Brian szacuje, że ten mały Fox generuje ponad 900 KM na korbie przy maksymalnym doładowaniu, ale nie miał go jeszcze na hamowni, kiedy poszliśmy do druku.
Mówi: „To absolutna bestia na ulicy. Zwymiarowałem turbo na małą stronę, aby uzyskać próg natychmiastowego doładowania. Pełne doładowanie osiąga przy 2500 obr./min z absurdalnym momentem obrotowym przy każdym otwarciu przepustnicy. Zdmuchiwanie opon jest łatwe na czymkolwiek poniżej czwartego biegu, a na bocznych drogach w północnej części stanu Nowy Jork jest całkiem zabawne. Mieszkam pięć minut od Monticello Motor Club. Mam nadzieję, że któregoś dnia uda mi się to wydobyć”.

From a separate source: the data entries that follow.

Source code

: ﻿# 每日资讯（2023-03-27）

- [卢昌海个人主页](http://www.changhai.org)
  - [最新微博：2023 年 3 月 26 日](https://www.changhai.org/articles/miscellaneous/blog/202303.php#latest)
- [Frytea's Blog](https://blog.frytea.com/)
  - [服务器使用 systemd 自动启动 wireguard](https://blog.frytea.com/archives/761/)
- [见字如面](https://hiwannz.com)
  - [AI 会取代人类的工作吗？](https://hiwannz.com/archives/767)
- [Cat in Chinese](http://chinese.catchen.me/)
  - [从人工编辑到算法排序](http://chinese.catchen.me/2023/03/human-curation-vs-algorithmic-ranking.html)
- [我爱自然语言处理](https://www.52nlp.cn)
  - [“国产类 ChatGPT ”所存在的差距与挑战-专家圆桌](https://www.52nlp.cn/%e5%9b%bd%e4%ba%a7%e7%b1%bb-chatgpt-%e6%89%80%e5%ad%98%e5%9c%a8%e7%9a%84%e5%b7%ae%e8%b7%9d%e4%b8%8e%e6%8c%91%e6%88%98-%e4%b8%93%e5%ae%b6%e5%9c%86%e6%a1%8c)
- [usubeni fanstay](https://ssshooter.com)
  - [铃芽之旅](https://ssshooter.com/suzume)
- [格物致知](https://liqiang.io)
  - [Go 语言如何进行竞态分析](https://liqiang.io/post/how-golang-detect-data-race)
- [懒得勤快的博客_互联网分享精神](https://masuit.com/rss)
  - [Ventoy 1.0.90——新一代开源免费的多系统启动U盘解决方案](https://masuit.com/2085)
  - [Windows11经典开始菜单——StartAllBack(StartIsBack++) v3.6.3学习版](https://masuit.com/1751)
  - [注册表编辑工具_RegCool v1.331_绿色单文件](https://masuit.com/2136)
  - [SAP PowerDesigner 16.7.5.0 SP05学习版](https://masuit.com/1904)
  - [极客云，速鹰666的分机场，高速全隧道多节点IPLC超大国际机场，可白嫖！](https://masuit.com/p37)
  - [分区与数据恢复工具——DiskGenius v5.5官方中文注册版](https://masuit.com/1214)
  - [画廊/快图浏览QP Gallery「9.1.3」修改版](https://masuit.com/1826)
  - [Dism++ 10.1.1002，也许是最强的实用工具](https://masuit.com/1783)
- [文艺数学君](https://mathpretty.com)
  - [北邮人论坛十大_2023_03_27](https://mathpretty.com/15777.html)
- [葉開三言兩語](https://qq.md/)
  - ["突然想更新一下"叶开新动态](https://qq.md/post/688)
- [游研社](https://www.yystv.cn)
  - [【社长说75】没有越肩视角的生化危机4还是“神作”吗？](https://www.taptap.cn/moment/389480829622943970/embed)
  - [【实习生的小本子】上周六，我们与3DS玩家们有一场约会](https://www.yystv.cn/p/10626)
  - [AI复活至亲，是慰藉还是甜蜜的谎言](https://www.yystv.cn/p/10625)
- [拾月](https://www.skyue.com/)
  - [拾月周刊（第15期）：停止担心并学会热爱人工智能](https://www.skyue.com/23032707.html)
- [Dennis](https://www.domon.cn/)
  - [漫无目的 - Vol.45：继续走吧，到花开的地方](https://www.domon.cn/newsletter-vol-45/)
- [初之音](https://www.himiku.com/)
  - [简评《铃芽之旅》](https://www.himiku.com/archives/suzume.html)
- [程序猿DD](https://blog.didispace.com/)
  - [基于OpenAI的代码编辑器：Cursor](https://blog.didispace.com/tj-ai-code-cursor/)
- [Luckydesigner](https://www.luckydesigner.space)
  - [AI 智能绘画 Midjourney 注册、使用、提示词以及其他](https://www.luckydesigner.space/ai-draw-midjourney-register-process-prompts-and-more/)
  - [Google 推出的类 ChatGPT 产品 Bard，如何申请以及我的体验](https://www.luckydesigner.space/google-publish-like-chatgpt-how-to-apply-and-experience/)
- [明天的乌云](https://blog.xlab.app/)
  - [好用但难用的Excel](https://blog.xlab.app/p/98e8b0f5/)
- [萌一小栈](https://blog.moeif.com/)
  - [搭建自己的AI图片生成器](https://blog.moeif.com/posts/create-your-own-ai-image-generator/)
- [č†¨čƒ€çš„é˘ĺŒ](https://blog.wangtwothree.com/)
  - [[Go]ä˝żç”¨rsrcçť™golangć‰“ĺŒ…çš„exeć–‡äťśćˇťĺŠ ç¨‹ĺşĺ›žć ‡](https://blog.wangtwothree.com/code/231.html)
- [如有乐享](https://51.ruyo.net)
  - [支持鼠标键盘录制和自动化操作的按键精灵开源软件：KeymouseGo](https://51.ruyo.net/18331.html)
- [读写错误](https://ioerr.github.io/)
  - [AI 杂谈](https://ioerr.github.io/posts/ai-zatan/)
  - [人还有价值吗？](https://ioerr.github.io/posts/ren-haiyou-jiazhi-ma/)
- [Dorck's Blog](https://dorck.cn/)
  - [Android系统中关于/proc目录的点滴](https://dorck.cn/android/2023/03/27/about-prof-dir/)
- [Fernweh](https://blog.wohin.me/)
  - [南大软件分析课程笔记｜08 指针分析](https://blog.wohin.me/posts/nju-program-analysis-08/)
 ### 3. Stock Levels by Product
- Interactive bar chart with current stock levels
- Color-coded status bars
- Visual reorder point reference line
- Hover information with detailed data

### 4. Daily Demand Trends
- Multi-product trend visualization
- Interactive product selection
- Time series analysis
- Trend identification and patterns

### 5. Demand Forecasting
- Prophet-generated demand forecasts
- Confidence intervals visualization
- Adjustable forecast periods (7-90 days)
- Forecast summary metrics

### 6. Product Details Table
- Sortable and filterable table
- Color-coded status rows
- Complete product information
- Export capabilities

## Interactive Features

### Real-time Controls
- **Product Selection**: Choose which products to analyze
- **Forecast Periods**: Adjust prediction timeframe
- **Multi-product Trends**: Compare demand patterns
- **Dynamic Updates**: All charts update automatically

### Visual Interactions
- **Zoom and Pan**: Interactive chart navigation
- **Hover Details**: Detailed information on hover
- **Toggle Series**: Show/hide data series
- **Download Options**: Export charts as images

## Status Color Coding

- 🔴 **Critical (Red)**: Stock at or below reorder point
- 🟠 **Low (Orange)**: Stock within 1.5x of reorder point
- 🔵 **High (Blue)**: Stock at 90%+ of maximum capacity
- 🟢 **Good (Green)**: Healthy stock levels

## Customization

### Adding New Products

Brian miał trochę więcej szczęścia w Carlisle w zeszłym roku i mówi nam, że Lis działał „nieco bezbłędnie”, ale znalazł kilka rzeczy, które można poprawić. Oczywiście ma kilka nowych planów dotyczących swojego Mustanga, w tym odpowiednią klatkę bezpieczeństwa, zastrzyk metamfetaminy, większą turbosprężarkę i nie tylko.
Mówi: „Może wtedy to się stanie”, po czym dodaje: „Nie!”